- **Brief**: Among the lines of the records, find all that carry the word "pulpar" and copy them.

- **Exercise data**:
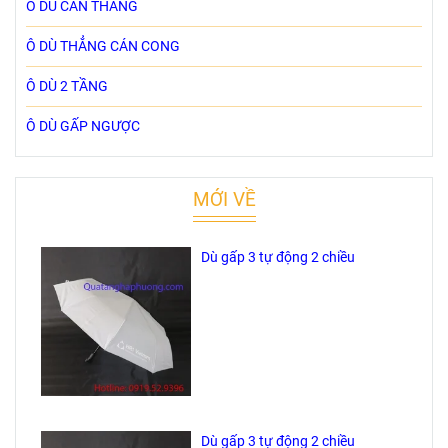
Ô DÙ CÁN THẲNG
Ô DÙ THẲNG CÁN CONG
Ô DÙ 2 TẦNG
Ô DÙ GẤP NGƯỢC
MỚI VỀ
Dù gấp 3 tự động 2 chiều
Dù gấp 3 tự động 2 chiều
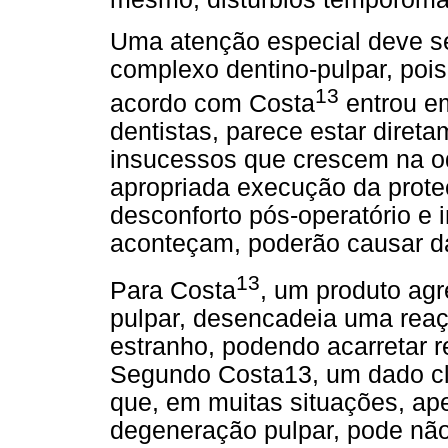
Uma atenção especial deve se
complexo dentino-pulpar, pois,
13
acordo com Costa
entrou em
dentistas, parece estar diret
insucessos que crescem na o
apropriada execução da prot
desconforto pós-operatório e 
aconteçam, poderão causar da
13
Para Costa
, um produto ag
pulpar, desencadeia uma reaçã
estranho, podendo acarretar r
Segundo Costa13, um dado clí
que, em muitas situações, ape
degeneração pulpar, pode não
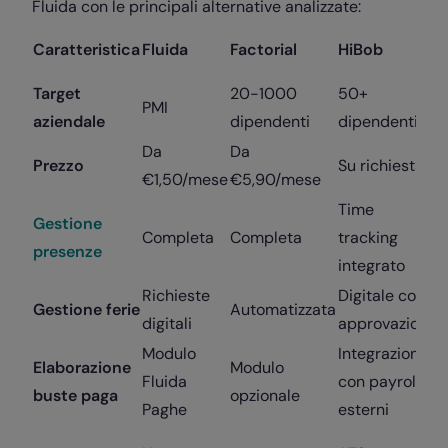
Fluida con le principali alternative analizzate:
S
Caratteristica
Fluida
Factorial
HiBob
S
Target
20-1000
50+
G
PMI
aziendale
dipendenti
dipendenti
>
Da
Da
Prezzo
Su richiesta
S
€1,50/mese
€5,90/mese
Time
Gestione
C
Completa
Completa
tracking
presenze
s
integrato
Richieste
Digitale con
W
Gestione ferie
Automatizzata
digitali
approvazioni
a
Modulo
Integrazione
S
Elaborazione
Modulo
Fluida
con payroll
c
buste paga
opzionale
Paghe
esterni
i
M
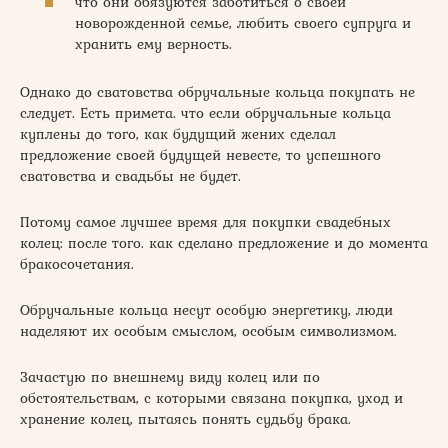
что они обязуются заботиться о своей
новорожденной семье, любить своего супруга и
хранить ему верность.
Однако до сватовства обручальные кольца покупать не
следует. Есть примета. что если обручальные кольца
куплены до того, как будущий жених сделал
предложение своей будущей невесте, то успешного
сватовства и свадьбы не будет.
Потому самое лучшее время для покупки свадебных
колец: после того. как сделано предложение и до момента
бракосочетания.
Обручальные кольца несут особую энергетику, люди
наделяют их особым смыслом, особым символизмом.
Зачастую по внешнему виду колец или по
обстоятельствам, с которыми связана покупка, уход и
хранение колец, пытаясь понять судьбу брака.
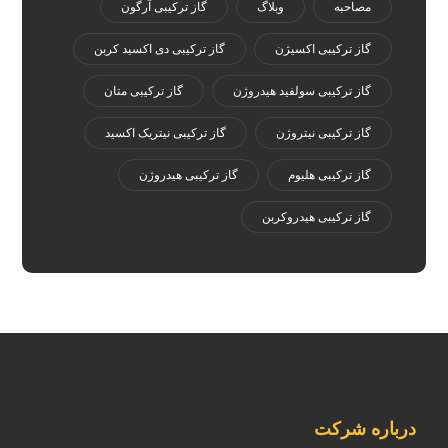
مصاحبه
وبلاگ
گاز ترکیبی آرگون
گاز ترکیبی اکسیژن
گاز ترکیبی دی اکسید کربن
گاز ترکیبی سولفید هیدروژن
گاز ترکیبی متان
گاز ترکیبی نیتروژن
گاز ترکیبی نیتریک اکسید
گاز ترکیبی هلیوم
گاز ترکیبی هیدروژن
گاز ترکیبی هیدروکربن
درباره شرکت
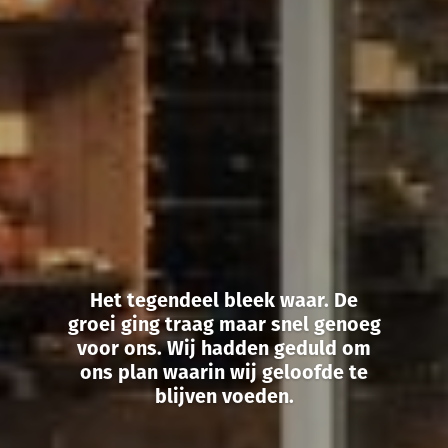
Het tegendeel bleek waar. De
groei ging traag maar snel genoeg
voor ons. Wij hadden geduld om
ons plan waarin wij geloofde te
blijven voeden.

- **Written answer**:
complexo dentino-pulpar, pois,
pulpar, desencadeia uma reaçã
degeneração pulpar, pode não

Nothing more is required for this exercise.